● **WHAT TO DO**
A: Rewrite the paragraph of the article on the BrightSpring-Sevita FTC action that begins "Professionals interviewed by Behavioral Health Business" as a shorter bulleted list that keeps its main facts.
B: Set down the portion of the article on the BrightSpring-Sevita FTC action from "What the Behavioral" up to and including "in various markets.", word for word.
C: In the article on the BrightSpring-Sevita FTC action, list each distinct organization name that appears in the paragraph beginning "Antitrust attorney Kenneth Racowski", spelled as it appears there.

● **GIVEN TEXT**
○ ○ ○ ○
What the Behavioral Health Industry Can Learn from the BrightSpring-Sevita FTC Action
Antitrust attorney Kenneth Racowski was quoted in a Behavioral Health Business article about the Federal Trade Commission's (FTC) proposed settlement allowing BrightSpring Health Services and Sevita to move forward with their merger. When the FTC reviewed the deal – announced by BrightStart in January 2025 – it determined Sevita was the largest and BrightStart the second-largest providers of residential care for individuals with intellectual and developmental disorders (IDDs) in the United States, triggering concerns about a lack of competition and reduction in consumer choice following their consolidation. The proposed settlement incorporates structural remedies, most notably that Sevita sells some facilities to a third party, Dungarvin Group, in various markets.
Professionals interviewed by Behavioral Health Business said the development indicates competition in the healthcare industry remains top of mind for the government, though the FTC's decision to allow the deal to proceed marks a change from the agency's posture under President Joe Biden. Mr. Racowski explained that structural remedies such as spinning off portions of a combined entity in specific markets have been a longstanding feature of regulatory enforcement, clarifying that the Biden Administration's tendency to hash these details out in court differed from prior administrations. The biggest lesson from this case, he said, is that spinoffs are a viable option when negotiating with federal regulators.
"I think the last administration was the outlier," he remarked. "I think in taking that perspective, you could talk about the policy reasons and why they got to what they got to, but I think now, with this administration, the big picture takeaway in the merger review space is that divestitures are now back on the table."
○ ○ ○ ○
● **SUPPLIED DATA**

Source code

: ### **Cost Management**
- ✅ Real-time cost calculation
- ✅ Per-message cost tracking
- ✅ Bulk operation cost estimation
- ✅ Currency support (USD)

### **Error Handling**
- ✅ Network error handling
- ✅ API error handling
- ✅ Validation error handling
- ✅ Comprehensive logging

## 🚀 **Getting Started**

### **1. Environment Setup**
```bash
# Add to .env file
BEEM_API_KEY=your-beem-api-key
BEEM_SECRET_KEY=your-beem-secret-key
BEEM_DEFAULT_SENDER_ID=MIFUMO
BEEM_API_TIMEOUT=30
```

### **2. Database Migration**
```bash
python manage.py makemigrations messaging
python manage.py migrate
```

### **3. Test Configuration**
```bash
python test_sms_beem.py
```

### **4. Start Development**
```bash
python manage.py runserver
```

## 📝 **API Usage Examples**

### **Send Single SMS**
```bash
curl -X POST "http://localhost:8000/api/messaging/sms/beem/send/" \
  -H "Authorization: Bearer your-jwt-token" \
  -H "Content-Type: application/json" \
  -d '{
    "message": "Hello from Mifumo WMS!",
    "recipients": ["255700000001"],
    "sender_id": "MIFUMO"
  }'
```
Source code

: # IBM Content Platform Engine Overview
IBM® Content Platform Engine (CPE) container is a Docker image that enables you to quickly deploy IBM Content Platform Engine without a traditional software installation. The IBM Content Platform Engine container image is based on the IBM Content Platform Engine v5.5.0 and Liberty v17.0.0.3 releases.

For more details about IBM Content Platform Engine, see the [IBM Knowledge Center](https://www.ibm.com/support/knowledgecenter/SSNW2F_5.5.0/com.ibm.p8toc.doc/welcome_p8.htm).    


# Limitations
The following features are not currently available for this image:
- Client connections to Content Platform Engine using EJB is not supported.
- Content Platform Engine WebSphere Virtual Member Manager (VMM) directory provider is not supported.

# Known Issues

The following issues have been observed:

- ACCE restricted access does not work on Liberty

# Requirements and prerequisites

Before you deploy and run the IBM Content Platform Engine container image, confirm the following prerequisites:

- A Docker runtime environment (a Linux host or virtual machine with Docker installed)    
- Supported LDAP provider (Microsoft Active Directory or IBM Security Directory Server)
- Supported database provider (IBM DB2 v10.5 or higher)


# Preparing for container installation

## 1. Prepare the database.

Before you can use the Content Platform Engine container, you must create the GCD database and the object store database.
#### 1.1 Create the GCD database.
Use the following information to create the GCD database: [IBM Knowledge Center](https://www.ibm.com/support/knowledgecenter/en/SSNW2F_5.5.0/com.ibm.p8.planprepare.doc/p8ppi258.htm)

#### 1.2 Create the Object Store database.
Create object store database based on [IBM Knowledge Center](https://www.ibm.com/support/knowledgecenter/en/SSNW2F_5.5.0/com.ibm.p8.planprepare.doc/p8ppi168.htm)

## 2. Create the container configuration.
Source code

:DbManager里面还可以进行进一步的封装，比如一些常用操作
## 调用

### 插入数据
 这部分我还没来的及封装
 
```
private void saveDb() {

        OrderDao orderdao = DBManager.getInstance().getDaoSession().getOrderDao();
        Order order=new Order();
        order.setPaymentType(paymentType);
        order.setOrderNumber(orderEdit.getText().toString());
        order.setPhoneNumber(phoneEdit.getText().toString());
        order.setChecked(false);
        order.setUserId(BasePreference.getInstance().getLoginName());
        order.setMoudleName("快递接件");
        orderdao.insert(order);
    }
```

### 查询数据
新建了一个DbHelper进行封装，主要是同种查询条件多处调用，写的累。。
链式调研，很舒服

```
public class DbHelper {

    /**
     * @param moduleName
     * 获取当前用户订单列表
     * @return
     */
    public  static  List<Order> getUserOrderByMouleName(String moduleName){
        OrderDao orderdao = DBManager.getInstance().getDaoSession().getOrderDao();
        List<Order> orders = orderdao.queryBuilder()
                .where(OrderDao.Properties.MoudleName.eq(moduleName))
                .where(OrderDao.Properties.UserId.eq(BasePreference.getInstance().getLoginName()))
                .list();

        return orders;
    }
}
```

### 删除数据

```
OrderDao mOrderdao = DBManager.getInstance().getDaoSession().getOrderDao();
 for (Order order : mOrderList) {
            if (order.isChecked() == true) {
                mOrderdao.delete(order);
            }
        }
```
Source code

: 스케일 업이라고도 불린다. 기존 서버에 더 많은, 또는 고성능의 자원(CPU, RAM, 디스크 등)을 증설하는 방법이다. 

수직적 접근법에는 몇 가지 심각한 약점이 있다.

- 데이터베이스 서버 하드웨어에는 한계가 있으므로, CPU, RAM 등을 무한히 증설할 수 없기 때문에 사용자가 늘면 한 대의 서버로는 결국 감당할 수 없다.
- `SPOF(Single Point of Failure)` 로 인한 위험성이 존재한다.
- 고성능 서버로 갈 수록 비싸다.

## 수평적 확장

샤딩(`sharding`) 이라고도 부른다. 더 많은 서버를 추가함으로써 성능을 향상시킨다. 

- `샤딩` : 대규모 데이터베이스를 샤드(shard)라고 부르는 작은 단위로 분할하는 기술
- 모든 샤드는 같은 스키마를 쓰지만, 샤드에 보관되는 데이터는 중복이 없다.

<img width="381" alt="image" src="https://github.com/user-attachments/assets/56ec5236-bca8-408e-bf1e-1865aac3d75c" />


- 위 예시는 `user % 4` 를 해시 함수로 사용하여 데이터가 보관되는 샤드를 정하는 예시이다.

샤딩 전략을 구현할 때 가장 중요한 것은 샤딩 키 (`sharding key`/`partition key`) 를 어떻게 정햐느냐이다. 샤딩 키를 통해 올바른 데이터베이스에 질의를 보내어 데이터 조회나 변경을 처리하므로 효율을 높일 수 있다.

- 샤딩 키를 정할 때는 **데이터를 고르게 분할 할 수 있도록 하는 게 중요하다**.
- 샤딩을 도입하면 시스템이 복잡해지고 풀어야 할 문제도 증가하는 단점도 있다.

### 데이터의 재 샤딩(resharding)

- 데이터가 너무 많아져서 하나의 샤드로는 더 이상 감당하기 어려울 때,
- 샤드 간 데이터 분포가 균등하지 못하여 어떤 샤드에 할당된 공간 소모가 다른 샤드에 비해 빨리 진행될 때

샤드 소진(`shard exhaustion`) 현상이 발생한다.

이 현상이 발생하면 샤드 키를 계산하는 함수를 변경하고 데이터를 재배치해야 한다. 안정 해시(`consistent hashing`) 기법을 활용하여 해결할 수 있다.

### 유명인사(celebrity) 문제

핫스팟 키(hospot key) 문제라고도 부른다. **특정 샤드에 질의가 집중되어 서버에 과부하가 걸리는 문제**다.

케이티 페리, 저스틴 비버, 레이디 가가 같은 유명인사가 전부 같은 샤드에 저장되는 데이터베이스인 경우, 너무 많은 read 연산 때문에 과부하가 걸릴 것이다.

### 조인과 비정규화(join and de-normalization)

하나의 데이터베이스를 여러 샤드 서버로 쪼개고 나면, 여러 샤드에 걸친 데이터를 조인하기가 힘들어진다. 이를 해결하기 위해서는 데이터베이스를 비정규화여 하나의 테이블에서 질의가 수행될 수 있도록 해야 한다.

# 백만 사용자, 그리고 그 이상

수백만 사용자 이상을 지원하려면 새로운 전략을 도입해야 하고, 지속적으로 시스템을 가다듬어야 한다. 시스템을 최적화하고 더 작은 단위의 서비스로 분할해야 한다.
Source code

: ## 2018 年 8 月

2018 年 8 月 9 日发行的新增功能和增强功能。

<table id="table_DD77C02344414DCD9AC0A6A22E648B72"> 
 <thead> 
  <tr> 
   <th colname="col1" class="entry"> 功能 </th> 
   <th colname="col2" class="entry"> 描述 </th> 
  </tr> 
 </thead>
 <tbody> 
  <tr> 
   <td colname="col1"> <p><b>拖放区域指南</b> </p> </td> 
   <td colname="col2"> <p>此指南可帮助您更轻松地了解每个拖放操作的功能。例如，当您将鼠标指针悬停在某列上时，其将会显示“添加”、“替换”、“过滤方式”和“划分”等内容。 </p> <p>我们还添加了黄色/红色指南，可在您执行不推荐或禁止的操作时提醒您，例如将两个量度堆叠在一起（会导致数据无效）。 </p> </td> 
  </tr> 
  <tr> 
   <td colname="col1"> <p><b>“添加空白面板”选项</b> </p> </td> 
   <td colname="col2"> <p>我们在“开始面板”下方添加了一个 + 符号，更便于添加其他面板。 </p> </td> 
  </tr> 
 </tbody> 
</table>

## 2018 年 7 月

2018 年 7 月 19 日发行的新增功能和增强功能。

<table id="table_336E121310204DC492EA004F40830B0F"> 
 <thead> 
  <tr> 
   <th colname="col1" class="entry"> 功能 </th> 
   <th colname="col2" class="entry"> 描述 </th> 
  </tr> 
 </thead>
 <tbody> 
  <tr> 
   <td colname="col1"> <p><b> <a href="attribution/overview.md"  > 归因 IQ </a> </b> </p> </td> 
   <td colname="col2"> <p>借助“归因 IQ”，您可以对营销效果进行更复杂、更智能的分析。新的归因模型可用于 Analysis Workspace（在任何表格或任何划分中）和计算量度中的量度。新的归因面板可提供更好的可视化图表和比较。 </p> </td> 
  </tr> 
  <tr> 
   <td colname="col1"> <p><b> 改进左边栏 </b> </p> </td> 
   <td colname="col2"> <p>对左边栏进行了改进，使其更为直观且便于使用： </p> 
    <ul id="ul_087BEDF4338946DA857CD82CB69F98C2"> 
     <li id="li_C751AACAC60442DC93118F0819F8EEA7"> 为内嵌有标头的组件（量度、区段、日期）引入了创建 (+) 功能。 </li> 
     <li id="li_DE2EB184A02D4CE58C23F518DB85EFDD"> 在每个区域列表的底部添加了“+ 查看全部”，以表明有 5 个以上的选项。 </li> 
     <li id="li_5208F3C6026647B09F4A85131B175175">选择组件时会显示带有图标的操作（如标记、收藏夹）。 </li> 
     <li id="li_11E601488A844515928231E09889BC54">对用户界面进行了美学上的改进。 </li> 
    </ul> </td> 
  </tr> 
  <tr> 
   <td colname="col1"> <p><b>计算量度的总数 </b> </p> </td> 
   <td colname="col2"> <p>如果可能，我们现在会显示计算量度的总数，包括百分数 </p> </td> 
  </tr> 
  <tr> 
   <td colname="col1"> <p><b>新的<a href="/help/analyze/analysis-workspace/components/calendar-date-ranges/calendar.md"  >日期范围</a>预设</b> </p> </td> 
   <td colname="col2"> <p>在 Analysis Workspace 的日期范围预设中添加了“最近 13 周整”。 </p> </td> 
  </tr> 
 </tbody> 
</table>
○ ○ ○ ○
● **RESULTS OF THE TASKS**
A:
- Professionals interviewed by Behavioral Health Business said the development shows that competition in healthcare remains top of mind for the government.
- The FTC's decision to let the deal proceed marks a change from the agency's posture under President Joe Biden.
- Mr. Racowski explained that structural remedies, such as spinning off parts of a combined entity in specific markets, have long been a feature of regulatory enforcement.
- He noted that the Biden Administration's tendency to settle these details in court differed from prior administrations.
- He said the biggest lesson is that spinoffs are a viable option when negotiating with federal regulators.

B:
What the Behavioral Health Industry Can Learn from the BrightSpring-Sevita FTC Action
Antitrust attorney Kenneth Racowski was quoted in a Behavioral Health Business article about the Federal Trade Commission's (FTC) proposed settlement allowing BrightSpring Health Services and Sevita to move forward with their merger. When the FTC reviewed the deal – announced by BrightStart in January 2025 – it determined Sevita was the largest and BrightStart the second-largest providers of residential care for individuals with intellectual and developmental disorders (IDDs) in the United States, triggering concerns about a lack of competition and reduction in consumer choice following their consolidation. The proposed settlement incorporates structural remedies, most notably that Sevita sells some facilities to a third party, Dungarvin Group, in various markets.

C:
- Behavioral Health Business
- Federal Trade Commission (FTC)
- BrightSpring Health Services
- Sevita
- BrightStart
- Dungarvin Group